(TEXT BLOCK Opens)
[common] Add encrypted-file-node-size slab into slab allocator #1763

kailun-qin · 2024-02-06T17:04:07Z

Description of the changes

Allocating the file nodes (file_node_t) of Gramine's encrypted files can be one source of overhead for certain workloads (e.g., RocksDB compaction). To address this performance bottleneck, this commit introduces a new slab size (8288B, considering the alignment) tailored for the size of the file node (8235B) and therefore a new free list for 8256B blocks managed by the slab allocator.

Note that while this change can improve performance for certain memory allocation patterns, it introduces internal fragmentation and may also increase memory overhead and external fragmentation if the application rarely makes allocations of the file node size.

In addition, this commit fixes an issue where in-memory files are not zeroed out when resized.

Fixes #1714.
Closes #1723.

How to test this PR?

CI

This change is

dimakuv

Reviewed 1 of 1 files at r2, all commit messages.
Reviewable status: all files reviewed, 1 unresolved discussion, not enough approvals from maintainers (2 more required), not enough approvals from different teams (1 more required, approved so far: Intel) (waiting on @kailun-qin)

-- commits line 9 at r2:
I obviously don't like this, as this is special-casing the encrypted file logic into the generic slab allocator.

Moreover, objects in Gramine that take e.g. 2KB or 4KB will occupy slab slots of ~8KB, so the fragmentation of memory will be terrible.

dimakuv

Reviewable status: all files reviewed, 2 unresolved discussions, not enough approvals from maintainers (2 more required), not enough approvals from different teams (1 more required, approved so far: Intel) (waiting on @kailun-qin)

a discussion (no related file):
CI fails on LibOS regression tests:

__________________ TC_30_Syscall.test_055_mmap_emulated_tmpfs __________________
...
E   subprocess.CalledProcessError: Command '['/home/jenkins/workspace/graphene-20.04/usr/lib/x86_64-linux-gnu/gramine/direct/loader', '/home/jenkins/workspace/graphene-20.04/usr/lib/x86_64-linux-gnu/gramine/direct/libpal.so', 'init', 'mmap_file_emulated', '/mnt/tmpfs/test_mmap']' returned non-zero exit status 1.
----------------------------- Captured stdout call -----------------------------
[0.002] CREATE OK
[0.002] mmap_file_emulated: unexpected non-zero byte at addr_shared[16]

@kailun-qin Could you take a look?

dimakuv

Reviewed 1 of 1 files at r4.
Reviewable status: all files reviewed, 3 unresolved discussions, not enough approvals from maintainers (2 more required), not enough approvals from different teams (1 more required, approved so far: Intel) (waiting on @kailun-qin)

libos/src/fs/libos_fs_mem.c line 21 at r4 (raw file):

    size_t min_size = MIN(buf_size, (size_t)mem->size);
    memcpy(buf, mem->buf, MIN(buf_size, min_size));

Why do you have this MIN() here? This should be just min_size

dimakuv

Reviewed 1 of 1 files at r5.
Reviewable status: all files reviewed, 4 unresolved discussions, not enough approvals from maintainers (2 more required), not enough approvals from different teams (1 more required, approved so far: Intel) (waiting on @kailun-qin)
(TEXT BLOCK Closes)
(SUPPLIED INFORMATION Opens)
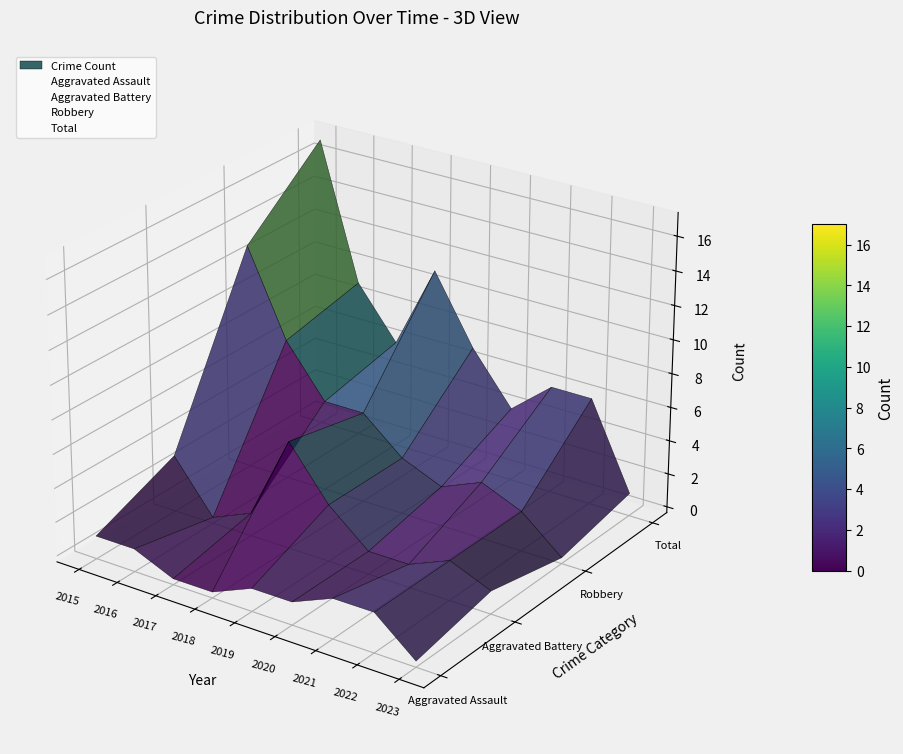

The Total series shows 0.1 at 2015. True or false?

False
(SUPPLIED INFORMATION Closes)
AIM OF THE TASK
Reproduce the part of the pull request thread between "Allocating the file" and "the slab allocator.", inclusive, without changing a word.

ANSWER FOR THIS EXERCISE
Allocating the file nodes (file_node_t) of Gramine's encrypted files can be one source of overhead for certain workloads (e.g., RocksDB compaction). To address this performance bottleneck, this commit introduces a new slab size (8288B, considering the alignment) tailored for the size of the file node (8235B) and therefore a new free list for 8256B blocks managed by the slab allocator.